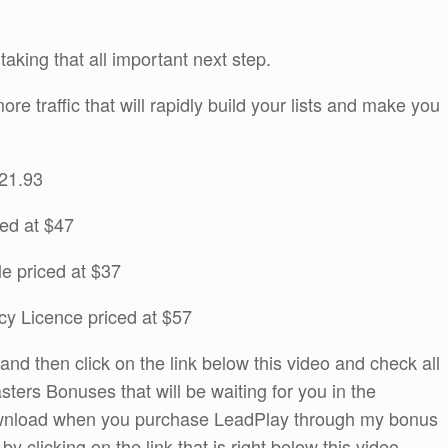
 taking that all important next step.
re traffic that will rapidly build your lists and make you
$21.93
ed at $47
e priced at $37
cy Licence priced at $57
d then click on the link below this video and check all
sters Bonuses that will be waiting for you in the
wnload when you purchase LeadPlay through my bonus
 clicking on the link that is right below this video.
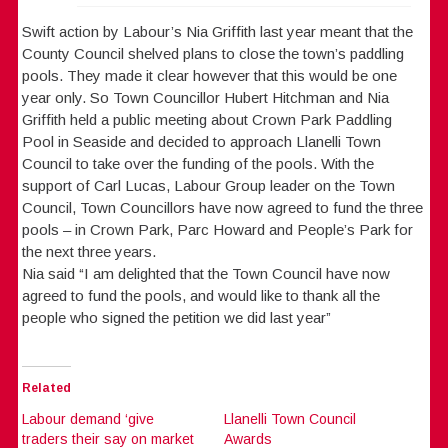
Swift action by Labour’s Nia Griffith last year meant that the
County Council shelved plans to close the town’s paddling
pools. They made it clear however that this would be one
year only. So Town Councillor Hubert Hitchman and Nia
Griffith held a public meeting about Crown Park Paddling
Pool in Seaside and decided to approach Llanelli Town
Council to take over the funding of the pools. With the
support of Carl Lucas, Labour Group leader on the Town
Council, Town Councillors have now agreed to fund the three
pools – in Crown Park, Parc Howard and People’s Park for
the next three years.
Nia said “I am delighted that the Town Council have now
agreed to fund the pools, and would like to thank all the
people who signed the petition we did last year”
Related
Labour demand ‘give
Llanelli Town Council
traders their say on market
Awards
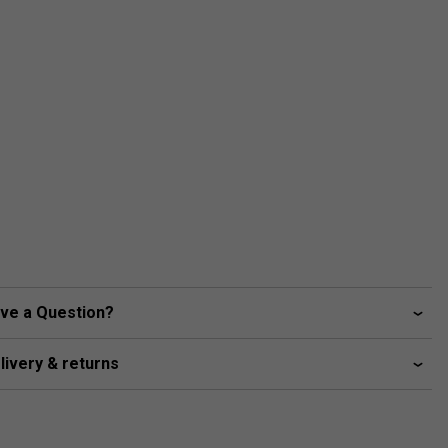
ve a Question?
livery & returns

#####

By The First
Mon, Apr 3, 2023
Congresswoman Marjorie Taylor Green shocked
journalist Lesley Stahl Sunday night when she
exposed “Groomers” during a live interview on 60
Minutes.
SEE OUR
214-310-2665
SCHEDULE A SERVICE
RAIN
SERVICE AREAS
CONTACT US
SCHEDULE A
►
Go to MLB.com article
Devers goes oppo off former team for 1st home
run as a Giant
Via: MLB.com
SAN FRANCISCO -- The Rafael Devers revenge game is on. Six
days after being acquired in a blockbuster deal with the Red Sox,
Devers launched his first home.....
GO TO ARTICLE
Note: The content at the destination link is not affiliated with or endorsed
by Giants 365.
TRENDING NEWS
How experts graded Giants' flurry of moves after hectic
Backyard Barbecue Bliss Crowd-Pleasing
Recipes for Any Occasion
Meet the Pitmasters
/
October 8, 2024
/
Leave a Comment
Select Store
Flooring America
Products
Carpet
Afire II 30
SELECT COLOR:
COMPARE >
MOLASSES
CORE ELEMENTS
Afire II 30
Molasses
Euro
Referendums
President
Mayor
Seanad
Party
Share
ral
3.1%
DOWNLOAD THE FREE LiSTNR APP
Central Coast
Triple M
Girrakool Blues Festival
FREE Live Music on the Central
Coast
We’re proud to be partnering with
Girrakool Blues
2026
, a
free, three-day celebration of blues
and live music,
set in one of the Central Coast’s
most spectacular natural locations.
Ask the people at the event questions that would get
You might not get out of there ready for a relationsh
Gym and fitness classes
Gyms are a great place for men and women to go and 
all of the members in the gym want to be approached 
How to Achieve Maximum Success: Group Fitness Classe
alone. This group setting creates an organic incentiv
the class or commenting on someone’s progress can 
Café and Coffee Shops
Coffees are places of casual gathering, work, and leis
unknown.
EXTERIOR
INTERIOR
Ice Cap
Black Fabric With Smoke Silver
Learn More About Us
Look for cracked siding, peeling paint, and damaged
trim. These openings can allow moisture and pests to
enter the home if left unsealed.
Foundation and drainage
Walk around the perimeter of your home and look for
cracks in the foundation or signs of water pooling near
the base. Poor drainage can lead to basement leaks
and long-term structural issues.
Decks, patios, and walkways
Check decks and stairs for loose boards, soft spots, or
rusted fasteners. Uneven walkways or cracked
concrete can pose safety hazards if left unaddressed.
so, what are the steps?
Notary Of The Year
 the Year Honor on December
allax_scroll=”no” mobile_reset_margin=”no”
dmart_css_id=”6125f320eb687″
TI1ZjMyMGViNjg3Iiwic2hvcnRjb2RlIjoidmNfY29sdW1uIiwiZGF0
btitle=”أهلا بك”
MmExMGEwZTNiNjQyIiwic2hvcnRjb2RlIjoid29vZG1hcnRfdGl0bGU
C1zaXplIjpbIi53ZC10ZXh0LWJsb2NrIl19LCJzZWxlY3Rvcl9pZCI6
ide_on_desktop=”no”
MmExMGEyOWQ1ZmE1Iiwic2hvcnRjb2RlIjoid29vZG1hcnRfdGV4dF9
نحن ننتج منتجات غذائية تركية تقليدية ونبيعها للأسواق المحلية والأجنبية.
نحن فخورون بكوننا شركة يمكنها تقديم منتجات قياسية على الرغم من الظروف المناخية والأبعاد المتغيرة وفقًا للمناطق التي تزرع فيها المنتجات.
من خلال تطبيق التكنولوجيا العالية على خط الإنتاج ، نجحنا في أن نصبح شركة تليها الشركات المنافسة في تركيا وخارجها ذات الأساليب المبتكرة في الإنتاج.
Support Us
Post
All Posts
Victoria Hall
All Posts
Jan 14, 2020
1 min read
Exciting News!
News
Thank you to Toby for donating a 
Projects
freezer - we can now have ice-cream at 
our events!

#####

What the exercise asks: Each line holding "agreed" should be copied from the material above.

Task solution:
Council, Town Councillors have now agreed to fund the three
agreed to fund the pools, and would like to thank all the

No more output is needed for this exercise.